A custom base URL lets you point either client at a gateway instead of the vendor's public API. Generation uses a low temperature and a hard token cap so output stays focused and per-call cost is bounded. If no API key is configured, the engine simply starts without recommendation features — ingestion and the dashboard still work.

See Configuration for the exact variables.
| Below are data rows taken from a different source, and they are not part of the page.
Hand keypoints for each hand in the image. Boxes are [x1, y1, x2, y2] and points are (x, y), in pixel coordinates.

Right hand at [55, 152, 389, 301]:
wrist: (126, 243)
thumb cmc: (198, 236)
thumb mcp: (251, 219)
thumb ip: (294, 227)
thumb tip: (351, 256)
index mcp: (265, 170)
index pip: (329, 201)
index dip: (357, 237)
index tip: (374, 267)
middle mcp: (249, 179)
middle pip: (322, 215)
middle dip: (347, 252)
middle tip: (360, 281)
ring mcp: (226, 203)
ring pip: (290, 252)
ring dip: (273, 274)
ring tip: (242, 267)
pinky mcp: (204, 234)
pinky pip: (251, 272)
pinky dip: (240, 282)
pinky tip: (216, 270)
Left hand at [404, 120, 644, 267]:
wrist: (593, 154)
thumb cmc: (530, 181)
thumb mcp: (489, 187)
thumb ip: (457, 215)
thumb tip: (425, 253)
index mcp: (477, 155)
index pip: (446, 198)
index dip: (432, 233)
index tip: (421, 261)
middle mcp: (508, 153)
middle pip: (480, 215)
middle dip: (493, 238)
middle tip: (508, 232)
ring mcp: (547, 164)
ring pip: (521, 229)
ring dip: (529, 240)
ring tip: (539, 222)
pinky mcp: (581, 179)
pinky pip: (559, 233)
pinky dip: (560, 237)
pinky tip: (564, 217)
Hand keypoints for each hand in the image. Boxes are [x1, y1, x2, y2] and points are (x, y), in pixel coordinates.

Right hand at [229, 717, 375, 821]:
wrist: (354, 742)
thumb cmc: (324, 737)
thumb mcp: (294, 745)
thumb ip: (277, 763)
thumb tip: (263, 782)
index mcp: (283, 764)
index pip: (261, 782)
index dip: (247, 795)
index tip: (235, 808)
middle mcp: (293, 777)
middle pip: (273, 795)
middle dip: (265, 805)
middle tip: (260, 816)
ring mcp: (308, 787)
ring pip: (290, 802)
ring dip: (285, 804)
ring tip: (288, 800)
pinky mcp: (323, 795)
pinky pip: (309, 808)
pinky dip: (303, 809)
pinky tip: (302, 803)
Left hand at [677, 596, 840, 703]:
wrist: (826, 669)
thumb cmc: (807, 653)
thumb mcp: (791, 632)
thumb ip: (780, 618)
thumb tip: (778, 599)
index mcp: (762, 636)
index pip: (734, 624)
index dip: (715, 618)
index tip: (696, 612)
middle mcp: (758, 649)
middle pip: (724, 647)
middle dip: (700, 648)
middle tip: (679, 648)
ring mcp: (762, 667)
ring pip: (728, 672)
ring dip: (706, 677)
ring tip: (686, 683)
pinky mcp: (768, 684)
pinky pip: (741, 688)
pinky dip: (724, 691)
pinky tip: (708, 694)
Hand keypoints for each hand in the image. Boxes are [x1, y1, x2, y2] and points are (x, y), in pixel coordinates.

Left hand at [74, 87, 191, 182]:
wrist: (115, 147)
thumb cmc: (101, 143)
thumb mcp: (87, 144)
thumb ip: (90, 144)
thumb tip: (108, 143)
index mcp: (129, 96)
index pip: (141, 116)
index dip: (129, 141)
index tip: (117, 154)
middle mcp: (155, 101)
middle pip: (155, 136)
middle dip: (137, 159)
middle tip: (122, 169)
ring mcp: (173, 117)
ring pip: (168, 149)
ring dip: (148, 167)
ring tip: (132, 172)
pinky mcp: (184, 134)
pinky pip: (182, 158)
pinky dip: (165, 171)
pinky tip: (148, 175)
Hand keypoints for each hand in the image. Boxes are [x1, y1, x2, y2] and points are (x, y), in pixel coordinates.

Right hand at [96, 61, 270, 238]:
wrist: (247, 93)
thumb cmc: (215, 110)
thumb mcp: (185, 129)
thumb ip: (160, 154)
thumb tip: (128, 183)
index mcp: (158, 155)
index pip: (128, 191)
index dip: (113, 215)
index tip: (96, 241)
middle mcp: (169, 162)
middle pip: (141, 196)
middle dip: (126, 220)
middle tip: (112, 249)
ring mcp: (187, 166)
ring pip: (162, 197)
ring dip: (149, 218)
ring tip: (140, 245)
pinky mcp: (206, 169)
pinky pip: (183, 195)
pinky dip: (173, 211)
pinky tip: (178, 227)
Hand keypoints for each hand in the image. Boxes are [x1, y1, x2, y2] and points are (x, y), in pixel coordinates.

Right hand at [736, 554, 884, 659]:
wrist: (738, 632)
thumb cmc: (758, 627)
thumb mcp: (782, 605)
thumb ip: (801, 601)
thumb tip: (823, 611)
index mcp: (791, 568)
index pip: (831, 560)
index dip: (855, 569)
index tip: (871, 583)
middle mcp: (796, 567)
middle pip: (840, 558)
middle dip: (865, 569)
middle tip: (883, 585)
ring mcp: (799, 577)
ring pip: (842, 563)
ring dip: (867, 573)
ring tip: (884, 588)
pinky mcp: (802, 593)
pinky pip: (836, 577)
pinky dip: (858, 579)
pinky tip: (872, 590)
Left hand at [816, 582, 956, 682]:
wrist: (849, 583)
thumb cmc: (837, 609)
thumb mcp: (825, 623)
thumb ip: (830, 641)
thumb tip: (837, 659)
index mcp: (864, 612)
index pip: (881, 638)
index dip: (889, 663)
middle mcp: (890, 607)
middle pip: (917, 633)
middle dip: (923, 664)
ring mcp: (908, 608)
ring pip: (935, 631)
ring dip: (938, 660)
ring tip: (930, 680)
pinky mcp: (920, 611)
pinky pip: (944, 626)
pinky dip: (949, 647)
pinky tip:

Recommendations: two scopes, one feed

QueryInsights produces two deliberately non-overlapping kinds of advice, surfaced together in the dashboard with scope and kind chips:

Query rewrite (scope=query)Workload schema (scope=workload)
SubjectOne normalized query patternAn entire engine/instance workload
TriggerAutomatically, on first sight of a new patternThe engine's periodic ticker, or an on-demand dashboard request
Question"How can this query be written better?""Given all queries hitting this engine, what schema changes help the whole workload?"
OutputRewrites, predicate ordering, join shape — no schema adviceIndexes, covering/storing clauses, layout — no per-query rewrites

Keeping the two scopes non-overlapping means the advice stays complementary instead of contradictory.

Idempotency and safety

Because recommendation generation calls an LLM, the engine takes care to never do it twice for the same pattern:

  • An is_recommendation_generated flag is checked before any LLM call.
  • SELECT ... FOR UPDATE inside a transaction serializes concurrent workers racing on the same pattern.
  • In-flight claims and per-table caps prevent a burst of new patterns from spawning unbounded concurrent LLM calls.
  • Failed attempts are counted and permanently skipped after a configurable limit.

These controls make ingestion safe to run continuously against a live, high-volume workload.